## [Source data]
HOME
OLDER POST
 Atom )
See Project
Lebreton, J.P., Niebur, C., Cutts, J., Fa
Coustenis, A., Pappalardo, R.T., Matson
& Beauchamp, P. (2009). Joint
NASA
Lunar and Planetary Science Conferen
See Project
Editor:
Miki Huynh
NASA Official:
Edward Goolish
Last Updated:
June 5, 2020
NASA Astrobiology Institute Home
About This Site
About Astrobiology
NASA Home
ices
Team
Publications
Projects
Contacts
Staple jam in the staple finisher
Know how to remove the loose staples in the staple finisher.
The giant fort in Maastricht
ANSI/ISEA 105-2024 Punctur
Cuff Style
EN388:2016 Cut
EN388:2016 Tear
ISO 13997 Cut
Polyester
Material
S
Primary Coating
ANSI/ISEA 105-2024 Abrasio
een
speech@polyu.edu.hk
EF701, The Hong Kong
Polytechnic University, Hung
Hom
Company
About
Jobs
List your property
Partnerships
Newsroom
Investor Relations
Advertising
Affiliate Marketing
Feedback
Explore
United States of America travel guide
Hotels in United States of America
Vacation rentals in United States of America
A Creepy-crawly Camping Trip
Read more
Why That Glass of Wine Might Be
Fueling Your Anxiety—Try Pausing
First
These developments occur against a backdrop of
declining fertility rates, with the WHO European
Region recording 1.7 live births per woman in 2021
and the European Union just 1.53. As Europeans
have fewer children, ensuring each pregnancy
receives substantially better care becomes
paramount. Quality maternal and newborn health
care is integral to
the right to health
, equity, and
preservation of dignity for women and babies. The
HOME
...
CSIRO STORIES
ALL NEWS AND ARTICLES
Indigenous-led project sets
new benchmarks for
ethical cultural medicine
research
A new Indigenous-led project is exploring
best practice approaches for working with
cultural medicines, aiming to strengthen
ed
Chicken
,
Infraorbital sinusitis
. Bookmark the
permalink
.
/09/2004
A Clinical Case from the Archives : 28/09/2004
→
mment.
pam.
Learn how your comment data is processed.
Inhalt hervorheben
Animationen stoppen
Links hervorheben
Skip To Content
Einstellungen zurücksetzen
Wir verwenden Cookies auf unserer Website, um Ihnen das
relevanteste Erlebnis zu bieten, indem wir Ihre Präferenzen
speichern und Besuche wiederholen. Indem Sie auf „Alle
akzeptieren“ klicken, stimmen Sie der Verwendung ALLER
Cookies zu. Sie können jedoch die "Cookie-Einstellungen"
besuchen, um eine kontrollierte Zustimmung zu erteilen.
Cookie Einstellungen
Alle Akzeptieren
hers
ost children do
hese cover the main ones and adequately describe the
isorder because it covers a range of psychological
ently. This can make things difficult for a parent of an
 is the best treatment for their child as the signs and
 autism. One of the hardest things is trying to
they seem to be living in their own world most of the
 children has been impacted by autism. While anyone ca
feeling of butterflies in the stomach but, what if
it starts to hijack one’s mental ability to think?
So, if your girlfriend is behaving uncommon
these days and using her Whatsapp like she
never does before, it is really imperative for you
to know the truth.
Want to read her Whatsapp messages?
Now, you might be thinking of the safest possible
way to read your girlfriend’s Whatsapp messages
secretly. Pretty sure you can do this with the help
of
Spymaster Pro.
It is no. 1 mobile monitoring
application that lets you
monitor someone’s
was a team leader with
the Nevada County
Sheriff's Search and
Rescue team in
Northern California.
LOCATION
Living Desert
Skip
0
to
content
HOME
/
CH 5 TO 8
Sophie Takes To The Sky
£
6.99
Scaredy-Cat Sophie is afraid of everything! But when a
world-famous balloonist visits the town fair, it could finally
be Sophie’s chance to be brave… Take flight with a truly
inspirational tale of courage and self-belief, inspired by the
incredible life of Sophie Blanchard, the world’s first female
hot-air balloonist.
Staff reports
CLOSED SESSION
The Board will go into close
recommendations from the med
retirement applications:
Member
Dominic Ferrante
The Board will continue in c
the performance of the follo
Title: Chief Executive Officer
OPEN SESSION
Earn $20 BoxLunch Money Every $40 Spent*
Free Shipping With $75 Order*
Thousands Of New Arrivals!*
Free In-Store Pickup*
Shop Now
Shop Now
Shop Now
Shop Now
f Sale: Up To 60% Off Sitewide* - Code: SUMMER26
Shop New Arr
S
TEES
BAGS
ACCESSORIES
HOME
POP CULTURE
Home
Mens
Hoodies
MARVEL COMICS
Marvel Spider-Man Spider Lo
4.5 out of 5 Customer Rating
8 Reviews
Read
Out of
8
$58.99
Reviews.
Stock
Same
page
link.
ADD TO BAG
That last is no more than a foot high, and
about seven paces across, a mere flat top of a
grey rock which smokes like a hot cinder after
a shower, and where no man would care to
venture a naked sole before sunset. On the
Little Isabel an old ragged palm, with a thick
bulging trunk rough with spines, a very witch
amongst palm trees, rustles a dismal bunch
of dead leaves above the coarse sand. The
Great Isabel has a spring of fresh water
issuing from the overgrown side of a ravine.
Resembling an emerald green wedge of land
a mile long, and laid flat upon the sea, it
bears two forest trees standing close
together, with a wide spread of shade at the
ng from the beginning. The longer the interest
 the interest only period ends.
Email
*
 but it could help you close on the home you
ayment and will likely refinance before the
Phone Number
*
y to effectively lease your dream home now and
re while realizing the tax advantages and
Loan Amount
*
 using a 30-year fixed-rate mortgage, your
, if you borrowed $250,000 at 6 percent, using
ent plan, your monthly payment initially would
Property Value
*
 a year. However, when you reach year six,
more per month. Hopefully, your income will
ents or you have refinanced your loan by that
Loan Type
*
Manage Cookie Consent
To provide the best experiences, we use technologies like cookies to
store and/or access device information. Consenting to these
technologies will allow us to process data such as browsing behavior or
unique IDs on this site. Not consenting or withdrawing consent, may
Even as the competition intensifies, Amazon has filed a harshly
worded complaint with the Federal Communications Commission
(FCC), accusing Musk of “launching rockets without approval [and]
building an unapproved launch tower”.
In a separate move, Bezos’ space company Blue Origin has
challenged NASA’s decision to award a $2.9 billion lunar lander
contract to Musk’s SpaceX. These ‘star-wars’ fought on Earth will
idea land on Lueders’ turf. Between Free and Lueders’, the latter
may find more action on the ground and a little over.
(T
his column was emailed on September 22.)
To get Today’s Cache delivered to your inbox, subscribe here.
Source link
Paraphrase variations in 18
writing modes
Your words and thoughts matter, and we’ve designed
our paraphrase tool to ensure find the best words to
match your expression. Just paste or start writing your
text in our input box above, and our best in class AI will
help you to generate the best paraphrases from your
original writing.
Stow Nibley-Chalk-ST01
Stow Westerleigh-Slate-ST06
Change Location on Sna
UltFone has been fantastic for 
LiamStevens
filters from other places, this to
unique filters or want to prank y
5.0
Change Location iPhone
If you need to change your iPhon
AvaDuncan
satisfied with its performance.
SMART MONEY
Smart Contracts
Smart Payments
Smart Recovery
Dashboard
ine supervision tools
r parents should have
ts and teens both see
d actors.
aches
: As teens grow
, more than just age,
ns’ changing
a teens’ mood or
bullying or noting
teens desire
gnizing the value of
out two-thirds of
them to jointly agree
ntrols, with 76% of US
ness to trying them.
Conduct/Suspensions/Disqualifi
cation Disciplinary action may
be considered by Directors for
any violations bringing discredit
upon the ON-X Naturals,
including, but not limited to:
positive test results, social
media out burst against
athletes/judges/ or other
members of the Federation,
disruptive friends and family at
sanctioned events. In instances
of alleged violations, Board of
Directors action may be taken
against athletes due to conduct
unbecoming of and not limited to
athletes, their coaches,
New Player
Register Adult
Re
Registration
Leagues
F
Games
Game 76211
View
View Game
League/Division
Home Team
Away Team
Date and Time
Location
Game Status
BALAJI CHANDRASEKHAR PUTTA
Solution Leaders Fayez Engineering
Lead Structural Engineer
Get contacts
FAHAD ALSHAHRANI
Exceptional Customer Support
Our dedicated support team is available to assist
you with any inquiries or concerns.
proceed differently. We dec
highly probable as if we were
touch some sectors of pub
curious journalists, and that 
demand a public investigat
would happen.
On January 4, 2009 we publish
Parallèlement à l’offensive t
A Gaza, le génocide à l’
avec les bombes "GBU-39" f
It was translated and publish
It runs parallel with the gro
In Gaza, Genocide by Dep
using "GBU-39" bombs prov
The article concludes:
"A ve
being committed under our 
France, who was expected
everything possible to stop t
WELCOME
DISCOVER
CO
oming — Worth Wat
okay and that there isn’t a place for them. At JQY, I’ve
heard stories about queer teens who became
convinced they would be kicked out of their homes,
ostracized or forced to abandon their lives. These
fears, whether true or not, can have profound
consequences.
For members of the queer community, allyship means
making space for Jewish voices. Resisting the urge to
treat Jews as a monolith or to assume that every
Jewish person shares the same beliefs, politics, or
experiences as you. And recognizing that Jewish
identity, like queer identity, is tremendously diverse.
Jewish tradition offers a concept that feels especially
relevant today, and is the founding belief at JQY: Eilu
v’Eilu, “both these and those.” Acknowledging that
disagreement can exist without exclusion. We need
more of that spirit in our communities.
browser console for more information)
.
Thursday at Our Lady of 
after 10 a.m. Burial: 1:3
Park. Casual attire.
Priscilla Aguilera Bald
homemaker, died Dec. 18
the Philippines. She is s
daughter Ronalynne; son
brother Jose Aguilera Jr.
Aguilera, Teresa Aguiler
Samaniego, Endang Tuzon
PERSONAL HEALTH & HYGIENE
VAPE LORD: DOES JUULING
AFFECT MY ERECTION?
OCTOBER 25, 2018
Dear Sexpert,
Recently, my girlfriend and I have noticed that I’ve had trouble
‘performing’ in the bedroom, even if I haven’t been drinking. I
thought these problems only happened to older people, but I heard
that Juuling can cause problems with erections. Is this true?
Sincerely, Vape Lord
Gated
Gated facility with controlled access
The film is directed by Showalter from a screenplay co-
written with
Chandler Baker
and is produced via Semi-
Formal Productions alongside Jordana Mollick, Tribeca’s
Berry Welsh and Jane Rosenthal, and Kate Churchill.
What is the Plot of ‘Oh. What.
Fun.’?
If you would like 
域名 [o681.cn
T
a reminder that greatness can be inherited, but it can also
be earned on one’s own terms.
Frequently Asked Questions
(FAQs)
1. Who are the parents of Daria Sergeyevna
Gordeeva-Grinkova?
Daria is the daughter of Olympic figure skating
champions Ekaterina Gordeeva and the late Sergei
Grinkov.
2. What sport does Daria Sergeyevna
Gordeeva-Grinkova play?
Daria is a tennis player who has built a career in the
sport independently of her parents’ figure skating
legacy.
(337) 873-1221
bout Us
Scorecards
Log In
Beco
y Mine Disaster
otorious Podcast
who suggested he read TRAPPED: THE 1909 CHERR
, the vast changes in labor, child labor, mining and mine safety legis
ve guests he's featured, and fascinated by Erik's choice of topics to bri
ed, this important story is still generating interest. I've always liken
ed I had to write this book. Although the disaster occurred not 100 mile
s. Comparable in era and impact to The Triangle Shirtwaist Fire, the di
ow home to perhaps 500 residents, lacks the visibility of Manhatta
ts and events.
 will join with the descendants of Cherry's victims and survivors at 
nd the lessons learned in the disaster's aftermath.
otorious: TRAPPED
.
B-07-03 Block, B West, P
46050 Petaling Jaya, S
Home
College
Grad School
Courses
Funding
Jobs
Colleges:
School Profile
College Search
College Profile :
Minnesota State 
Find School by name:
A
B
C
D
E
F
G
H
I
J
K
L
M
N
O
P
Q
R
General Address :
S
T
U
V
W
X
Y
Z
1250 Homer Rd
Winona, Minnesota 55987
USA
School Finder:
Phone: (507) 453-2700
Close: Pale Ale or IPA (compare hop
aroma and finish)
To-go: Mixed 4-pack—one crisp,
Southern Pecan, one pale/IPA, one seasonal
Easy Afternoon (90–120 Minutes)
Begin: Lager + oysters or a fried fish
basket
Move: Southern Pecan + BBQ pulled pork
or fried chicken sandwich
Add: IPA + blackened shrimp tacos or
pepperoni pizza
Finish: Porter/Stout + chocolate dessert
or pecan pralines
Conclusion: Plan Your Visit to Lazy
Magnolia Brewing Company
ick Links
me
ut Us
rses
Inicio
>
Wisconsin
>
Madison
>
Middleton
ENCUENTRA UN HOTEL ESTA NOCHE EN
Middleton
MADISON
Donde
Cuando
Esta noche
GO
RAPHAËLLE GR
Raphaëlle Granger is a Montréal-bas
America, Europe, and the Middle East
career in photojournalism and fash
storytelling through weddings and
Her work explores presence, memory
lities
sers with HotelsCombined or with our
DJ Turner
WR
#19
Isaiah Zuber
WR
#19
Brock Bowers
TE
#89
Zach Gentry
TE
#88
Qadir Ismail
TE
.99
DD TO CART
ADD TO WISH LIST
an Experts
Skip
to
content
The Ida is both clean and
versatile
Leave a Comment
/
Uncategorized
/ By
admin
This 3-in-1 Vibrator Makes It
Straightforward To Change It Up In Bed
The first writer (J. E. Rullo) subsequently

## [To do]
In the material above, find the line containing "children has been" and the line containing "the performance of the follo", then write out exactly those two lines and every line between them, and nothing more.

## [Solution to the problem]
 children has been impacted by autism. While anyone ca
feeling of butterflies in the stomach but, what if
it starts to hijack one’s mental ability to think?
So, if your girlfriend is behaving uncommon
these days and using her Whatsapp like she
never does before, it is really imperative for you
to know the truth.
Want to read her Whatsapp messages?
Now, you might be thinking of the safest possible
way to read your girlfriend’s Whatsapp messages
secretly. Pretty sure you can do this with the help
of
Spymaster Pro.
It is no. 1 mobile monitoring
application that lets you
monitor someone’s
was a team leader with
the Nevada County
Sheriff's Search and
Rescue team in
Northern California.
LOCATION
Living Desert
Skip
0
to
content
HOME
/
CH 5 TO 8
Sophie Takes To The Sky
£
6.99
Scaredy-Cat Sophie is afraid of everything! But when a
world-famous balloonist visits the town fair, it could finally
be Sophie’s chance to be brave… Take flight with a truly
inspirational tale of courage and self-belief, inspired by the
incredible life of Sophie Blanchard, the world’s first female
hot-air balloonist.
Staff reports
CLOSED SESSION
The Board will go into close
recommendations from the med
retirement applications:
Member
Dominic Ferrante
The Board will continue in c
the performance of the follo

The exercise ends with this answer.